I pulled the base gasket on my 600p and put it back together with motoseal. I didn't see much of a difference. I only gained about 10 psi of compression with no noticeable gain in response or power. I don't remember exactly what the squish was after I removed the gasket but it still had 0.030+ of clearance. I ran it a while like that then decided to open up the muffler a bit which turned out to be not such a great idea.

I ended up with a flat spot on the top end as well. Seems like this motor needs a fair amount of back pressure to run right on the top end. I've replaced the base gasket and will end up brazing closed what I ground out on the muffler.

If I could do it over I would just remove the baffle plate under the exhaust deflector, trim the limiter tabs and run it. But you don't know till you try. :)
 
True.I would like to open up the whole muffler and do some inside surgery.replacement mufflers are pretty pricey though.went through that on a fs250 muffler.be a little different if i still had oxygen and acetylene so I could braze.
 
I pulled the base gasket on my 600p and put it back together with motoseal. I didn't see much of a difference. I only gained about 10 psi of compression with no noticeable gain in response or power.

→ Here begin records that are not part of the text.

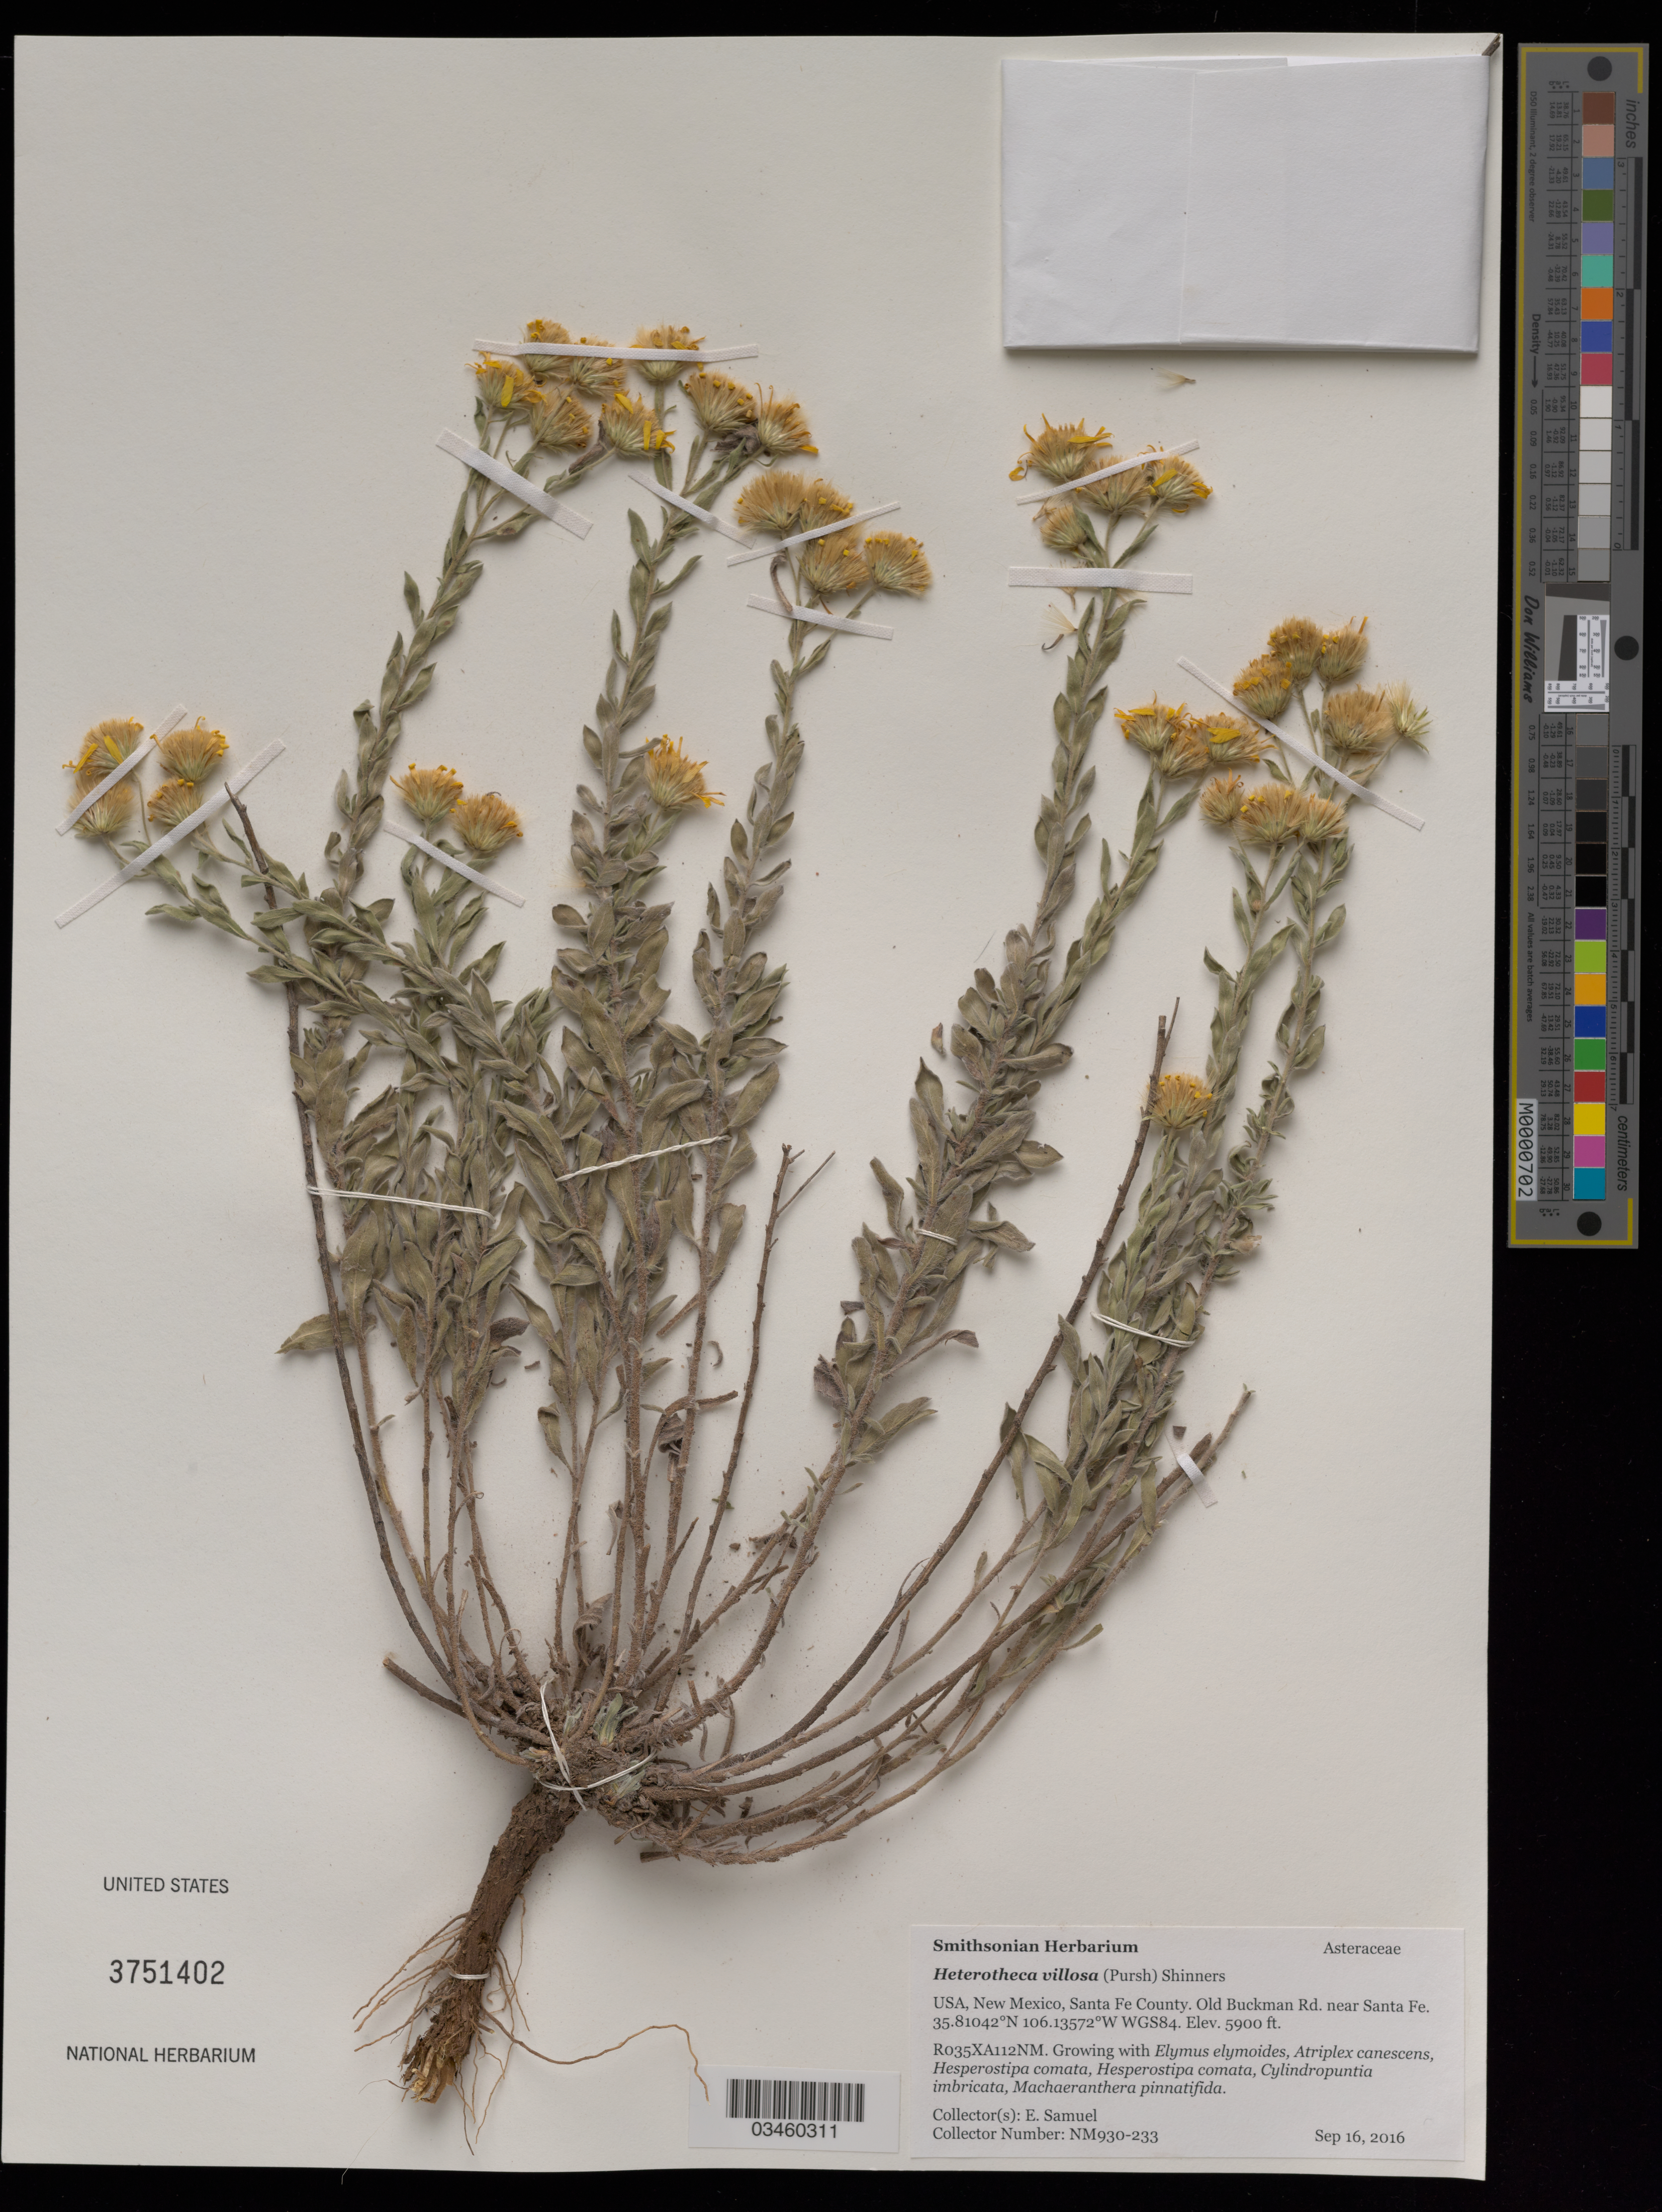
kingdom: Plantae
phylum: Tracheophyta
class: Magnoliopsida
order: Asterales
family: Asteraceae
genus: Heterotheca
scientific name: Heterotheca villosa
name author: (Pursh) Shinners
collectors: E. Samuel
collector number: NM930-233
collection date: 2016-09-16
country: United States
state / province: New Mexico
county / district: Santa Fe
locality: Old Buckman Rd. near Santa Fe,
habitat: With Elymus elymoides, Atriplex canascens, Hesperostipa comata, ect.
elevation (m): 1798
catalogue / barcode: US 3751402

I don't remember exactly what the squish was after I removed the gasket but it still had 0.030+ of clearance. I ran it a while like that then decided to open up the muffler a bit which turned out to be not such a great idea.

I ended up with a flat spot on the top end as well. Seems like this motor needs a fair amount of back pressure to run right on the top end. I've replaced the base gasket and will end up brazing closed what I ground out on the muffler.

If I could do it over I would just remove the baffle plate under the exhaust deflector, trim the limiter tabs and run it. But you don't know till you try. :)

The flat spot that your finding is caused by the limited ignition. You can order the oem echo cs-620 open ignition from Baileys for around $80, which will also give you another 10 degrees of advance. The 620 also runs a slightly larger carb, HDA-316 vs HDA-268.